See the fact file below for more information on Walter Raleigh or alternatively, you can download our 32-page Walter Raleigh worksheet pack to utilise within the classroom or home environment.
Key Facts & Information
- Walter Raleigh, an English explorer, writer, and soldier, was believed to have been born around 1552 or 1554 in Hayes Barton, East Budleigh in Devon, England.
- Raised by a prominent family, his parents, Walter Raleigh and Catherine Champernowne were said to be both in their second marriages.
- His father was a farmer and a seafarer who generated most of his income from his shipping ventures.
- Walter Raleigh was the youngest among five siblings.
- Carew Raleigh was his full brother while John Gilbert, Humphrey Gilbert, and Adrian Gilbert, were his half brothers.
- His family was well-acquainted and believed to be a junior branch of the family of de Raleigh.
- Catherine Champernowne’s aunt, Kat Ashley, was the governess of Elizabeth I when she was still a princess.
- Walter Raleigh and his brothers were introduced by Kat Ashley to the court.
- His brothers Humphrey Gilbert and Adrian Gilbert were both known explorers and members of the Parliament.
- His family is a highly devoted Protestant.
- During the time of Catholic Mary I, Protestants were persecuted so his family had to do a number of escapes.
- Due to this, Walter Raleigh had developed hatred towards Roman Catholicism ever since he was a child.
- In 1569, the 17-year old Walter Raleigh left for France and fought with the Huguenots during the French Wars of Religion.
- Walter Raleigh studied at Oriel College, Oxford but left and never finished his degree.
- He pursued and finished his studies at the Inns of Court in London.
- It was said that he was admitted in the Middle Temple, one of the Inns Court which caters barristers, but as stated by Walter Raleigh, he never studied law.
Walter Raleigh, The Queen’s Favorite
- In 1578, Walter Raleigh joined his brother, Humphrey Gilbert on a voyage in North America to look for the Northwest Passage.
- In 1580, he caught the attention of Queen Elizabeth I, when he went to Ireland to fearlessly help in an uprising in Munster.
- Being handsome and confident, he made an excellent impression when the queen invited him to the court.
- Walter Raleigh became the queen’s favorite showering him with privileges including royal commissions, grants, titles, and positions which allowed him to receive a large amount of money.
- Due to this, he was despised by others.
- One legendary story states that Walter Raleigh even threw his cloak across a puddle for the queen to walk over so she could avoid getting her feet wet.

= ASSIGNMENT A =
Please render the entries as a Markdown table with the columns Row and Line, omitting blank lines, starting with the line containing "What is a 2018 Ram 1500?" and going on through the line containing "Related products". Leave the pictures out of the table.

(Records in a dataset)
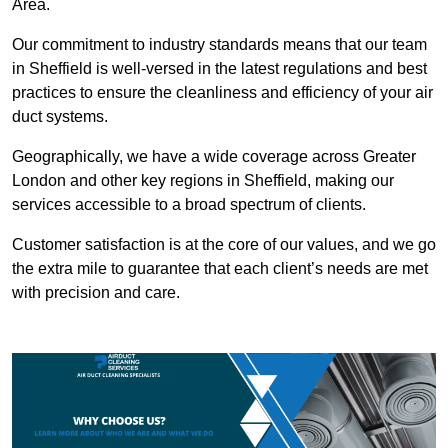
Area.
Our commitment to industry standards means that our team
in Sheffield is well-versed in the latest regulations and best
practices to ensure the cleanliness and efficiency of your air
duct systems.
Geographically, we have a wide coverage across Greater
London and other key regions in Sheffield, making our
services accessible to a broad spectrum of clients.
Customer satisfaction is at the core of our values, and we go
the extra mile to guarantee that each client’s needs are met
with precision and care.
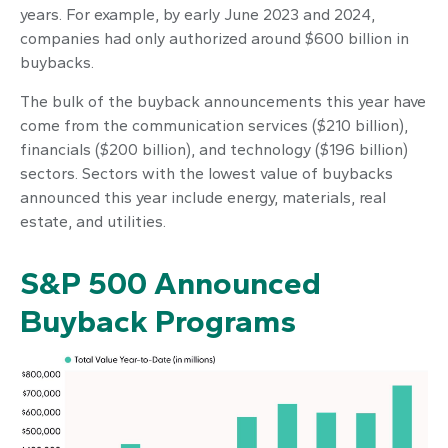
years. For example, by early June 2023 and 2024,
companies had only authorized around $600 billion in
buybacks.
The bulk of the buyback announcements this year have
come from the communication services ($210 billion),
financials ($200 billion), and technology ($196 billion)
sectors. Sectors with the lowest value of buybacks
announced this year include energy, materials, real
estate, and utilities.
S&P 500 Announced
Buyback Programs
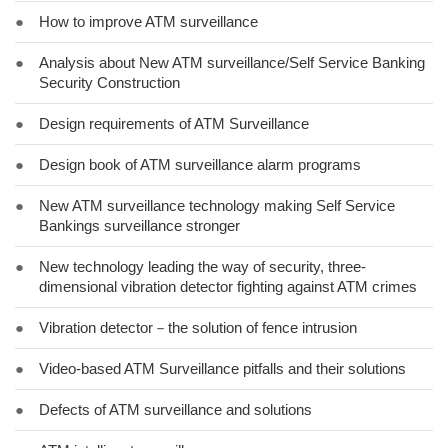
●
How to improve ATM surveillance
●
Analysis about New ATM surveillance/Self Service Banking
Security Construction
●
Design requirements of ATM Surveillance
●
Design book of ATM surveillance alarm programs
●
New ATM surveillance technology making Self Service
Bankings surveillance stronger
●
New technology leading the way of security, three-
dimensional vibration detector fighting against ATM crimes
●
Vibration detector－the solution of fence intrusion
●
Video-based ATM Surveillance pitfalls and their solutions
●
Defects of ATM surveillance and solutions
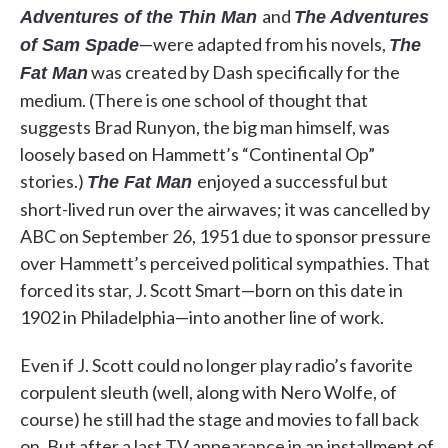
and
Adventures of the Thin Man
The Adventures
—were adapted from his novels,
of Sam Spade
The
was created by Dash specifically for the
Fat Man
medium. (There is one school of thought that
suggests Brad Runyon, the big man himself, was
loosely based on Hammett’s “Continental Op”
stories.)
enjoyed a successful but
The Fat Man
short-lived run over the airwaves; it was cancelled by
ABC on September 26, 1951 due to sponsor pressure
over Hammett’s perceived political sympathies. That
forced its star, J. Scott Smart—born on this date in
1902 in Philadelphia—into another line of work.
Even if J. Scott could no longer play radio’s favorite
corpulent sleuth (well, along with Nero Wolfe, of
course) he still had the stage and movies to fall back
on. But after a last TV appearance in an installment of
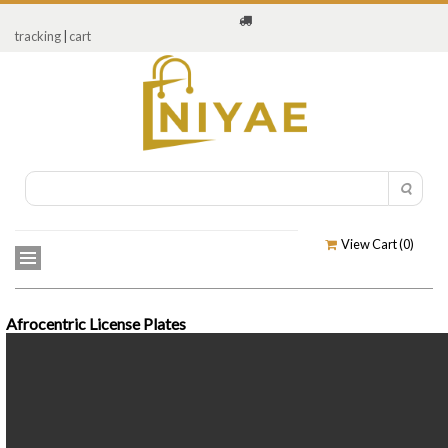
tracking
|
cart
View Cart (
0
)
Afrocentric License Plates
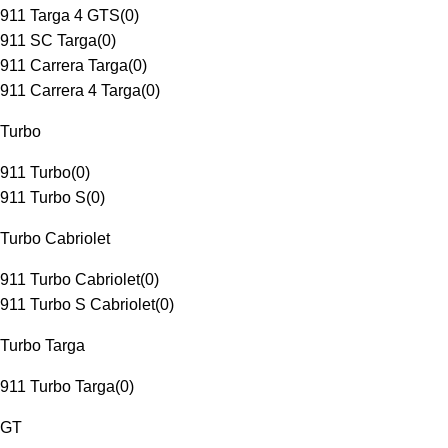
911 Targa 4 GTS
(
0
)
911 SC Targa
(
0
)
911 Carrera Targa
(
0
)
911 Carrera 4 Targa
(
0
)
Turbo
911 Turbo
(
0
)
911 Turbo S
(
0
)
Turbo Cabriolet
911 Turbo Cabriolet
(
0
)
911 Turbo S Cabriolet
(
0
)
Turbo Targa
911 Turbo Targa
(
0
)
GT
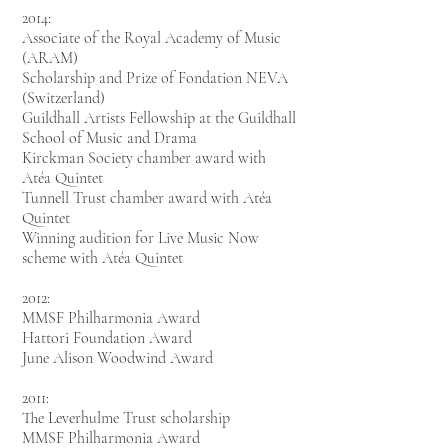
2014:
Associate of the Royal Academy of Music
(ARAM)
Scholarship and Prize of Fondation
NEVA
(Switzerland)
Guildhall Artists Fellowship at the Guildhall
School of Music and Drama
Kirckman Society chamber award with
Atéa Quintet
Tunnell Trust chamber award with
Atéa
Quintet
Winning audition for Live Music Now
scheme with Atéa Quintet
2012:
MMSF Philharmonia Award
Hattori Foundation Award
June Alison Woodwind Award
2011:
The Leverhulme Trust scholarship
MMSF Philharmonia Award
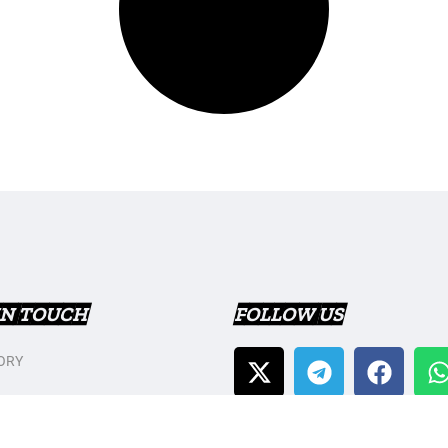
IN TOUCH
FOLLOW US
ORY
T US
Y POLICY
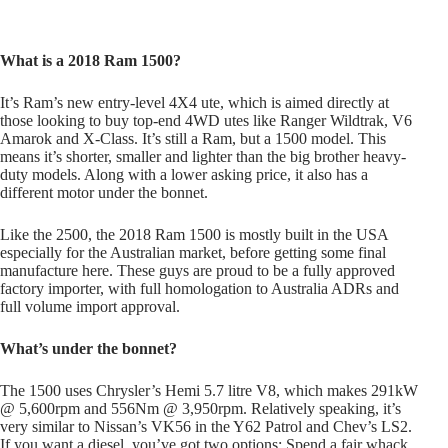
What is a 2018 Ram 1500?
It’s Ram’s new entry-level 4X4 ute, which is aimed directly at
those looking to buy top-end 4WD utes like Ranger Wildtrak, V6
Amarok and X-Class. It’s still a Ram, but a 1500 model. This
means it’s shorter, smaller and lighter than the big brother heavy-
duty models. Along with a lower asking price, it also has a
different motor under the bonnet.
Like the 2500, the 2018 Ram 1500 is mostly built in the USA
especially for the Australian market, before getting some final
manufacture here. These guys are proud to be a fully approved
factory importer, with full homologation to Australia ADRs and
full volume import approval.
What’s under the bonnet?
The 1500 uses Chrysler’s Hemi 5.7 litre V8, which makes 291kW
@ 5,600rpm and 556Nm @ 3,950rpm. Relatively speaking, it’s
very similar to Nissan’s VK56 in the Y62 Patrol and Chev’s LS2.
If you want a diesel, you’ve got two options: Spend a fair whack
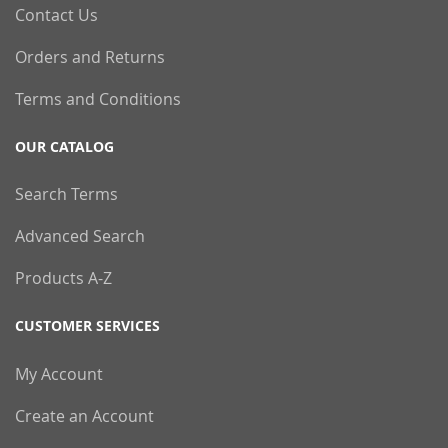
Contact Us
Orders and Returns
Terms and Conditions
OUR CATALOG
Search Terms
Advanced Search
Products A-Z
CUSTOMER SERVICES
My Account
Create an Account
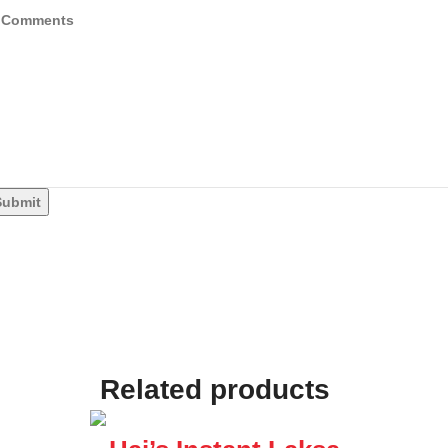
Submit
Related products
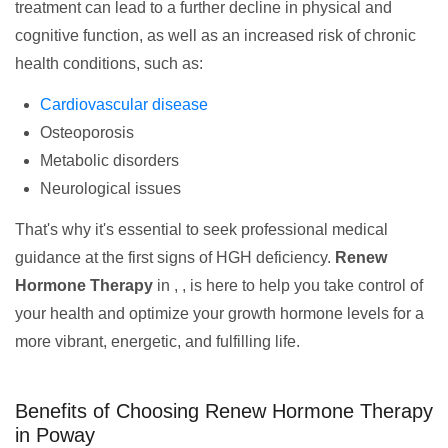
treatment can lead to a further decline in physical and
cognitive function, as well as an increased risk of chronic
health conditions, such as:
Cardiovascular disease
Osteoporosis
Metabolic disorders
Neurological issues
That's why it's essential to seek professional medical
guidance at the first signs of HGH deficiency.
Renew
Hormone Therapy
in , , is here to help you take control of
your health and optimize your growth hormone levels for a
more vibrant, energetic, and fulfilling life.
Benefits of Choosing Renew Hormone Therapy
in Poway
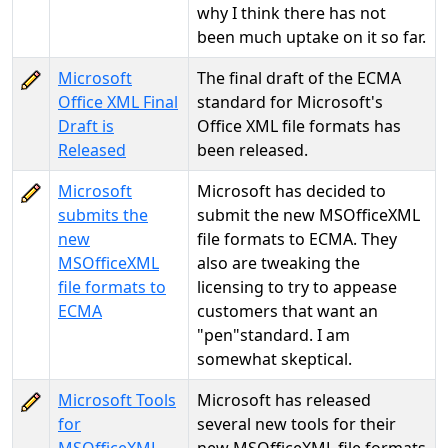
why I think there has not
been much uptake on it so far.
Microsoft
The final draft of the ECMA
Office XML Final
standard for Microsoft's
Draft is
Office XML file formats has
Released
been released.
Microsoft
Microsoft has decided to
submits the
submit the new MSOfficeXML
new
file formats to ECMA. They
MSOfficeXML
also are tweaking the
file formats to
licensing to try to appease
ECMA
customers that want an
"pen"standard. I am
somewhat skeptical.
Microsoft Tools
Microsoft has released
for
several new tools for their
---
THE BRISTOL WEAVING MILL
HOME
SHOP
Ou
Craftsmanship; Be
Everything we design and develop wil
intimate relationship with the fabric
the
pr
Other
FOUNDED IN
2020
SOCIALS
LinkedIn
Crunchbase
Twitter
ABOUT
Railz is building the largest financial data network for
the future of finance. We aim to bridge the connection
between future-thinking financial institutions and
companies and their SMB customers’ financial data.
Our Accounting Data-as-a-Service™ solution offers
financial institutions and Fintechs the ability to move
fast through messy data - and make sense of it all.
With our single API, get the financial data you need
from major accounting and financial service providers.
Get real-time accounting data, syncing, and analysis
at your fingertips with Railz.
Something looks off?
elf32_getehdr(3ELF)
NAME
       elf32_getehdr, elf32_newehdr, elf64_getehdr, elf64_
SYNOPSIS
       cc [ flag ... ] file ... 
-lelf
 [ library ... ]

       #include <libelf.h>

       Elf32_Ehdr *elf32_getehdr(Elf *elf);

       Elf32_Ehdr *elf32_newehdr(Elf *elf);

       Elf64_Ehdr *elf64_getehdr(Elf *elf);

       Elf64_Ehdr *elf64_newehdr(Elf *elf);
==
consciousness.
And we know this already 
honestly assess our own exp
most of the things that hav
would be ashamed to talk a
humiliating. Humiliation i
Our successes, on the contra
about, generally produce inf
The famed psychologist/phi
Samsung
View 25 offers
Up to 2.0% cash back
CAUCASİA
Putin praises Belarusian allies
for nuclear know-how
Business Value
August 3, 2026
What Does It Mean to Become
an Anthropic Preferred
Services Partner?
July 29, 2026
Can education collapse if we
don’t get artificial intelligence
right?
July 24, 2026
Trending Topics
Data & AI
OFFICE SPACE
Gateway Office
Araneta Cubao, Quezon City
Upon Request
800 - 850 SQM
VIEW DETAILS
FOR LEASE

= ASSIGNMENT B =
Write the next part of the Walter Raleigh fact file, picking up after its last line.

= OUTPUT A =
| Row | Line |
|---|---|
| 1 | What is a 2018 Ram 1500? |
| 2 | It’s Ram’s new entry-level 4X4 ute, which is aimed directly at |
| 3 | those looking to buy top-end 4WD utes like Ranger Wildtrak, V6 |
| 4 | Amarok and X-Class. It’s still a Ram, but a 1500 model. This |
| 5 | means it’s shorter, smaller and lighter than the big brother heavy- |
| 6 | duty models. Along with a lower asking price, it also has a |
| 7 | different motor under the bonnet. |
| 8 | Like the 2500, the 2018 Ram 1500 is mostly built in the USA |
| 9 | especially for the Australian market, before getting some final |
| 10 | manufacture here. These guys are proud to be a fully approved |
| 11 | factory importer, with full homologation to Australia ADRs and |
| 12 | full volume import approval. |
| 13 | What’s under the bonnet? |
| 14 | The 1500 uses Chrysler’s Hemi 5.7 litre V8, which makes 291kW |
| 15 | @ 5,600rpm and 556Nm @ 3,950rpm. Relatively speaking, it’s |
| 16 | very similar to Nissan’s VK56 in the Y62 Patrol and Chev’s LS2. |
| 17 | If you want a diesel, you’ve got two options: Spend a fair whack |
| 18 | Contact Us |
| 19 | Orders and Returns |
| 20 | Terms and Conditions |
| 21 | OUR CATALOG |
| 22 | Search Terms |
| 23 | Advanced Search |
| 24 | Products A-Z |
| 25 | CUSTOMER SERVICES |
| 26 | My Account |
| 27 | Create an Account |
| 28 | Submit |
| 29 | Related products |

= OUTPUT B =
- He was knighted in 1585 and also became a member of the Parliament wherein he received expansive properties in Ireland.
- In 1587, he was made as “Captain of the Queen’s Guard” with another favorite, the 2nd Earl of Essex, Robert Devereux.
- The queen was also said to be really fond of Walter Raleigh’s poetry too.
- During this period, he wrote most of his poems which were designed to flatter the queen, and among these were his “Cynthia” poems.
Walter Raleigh’s Expeditions
- Walter Raleigh was authorized by Queen Elizabeth I to explore and colonize remote territories with no Christian inhabitants.
- He went on various expeditions and when he was able to gain power at court, wanted to create English colonies in North America against the Spanish colonial policy.
- However, as the favorite, Walter Raleigh was forbidden to go overseas because the queen wanted to keep him close to her.
- He organized an expedition in April 1584 and sent Philip Amadas and Arthur Barlow to North America to establish his first English colony in Roanoke Island.
- He named it Virginia after Elizabeth I, the Virgin Queen.
- He sent out his men to make a colony in Roanoke Island but due to some quarrels and aggressive natives, the colonists were forced to return to England.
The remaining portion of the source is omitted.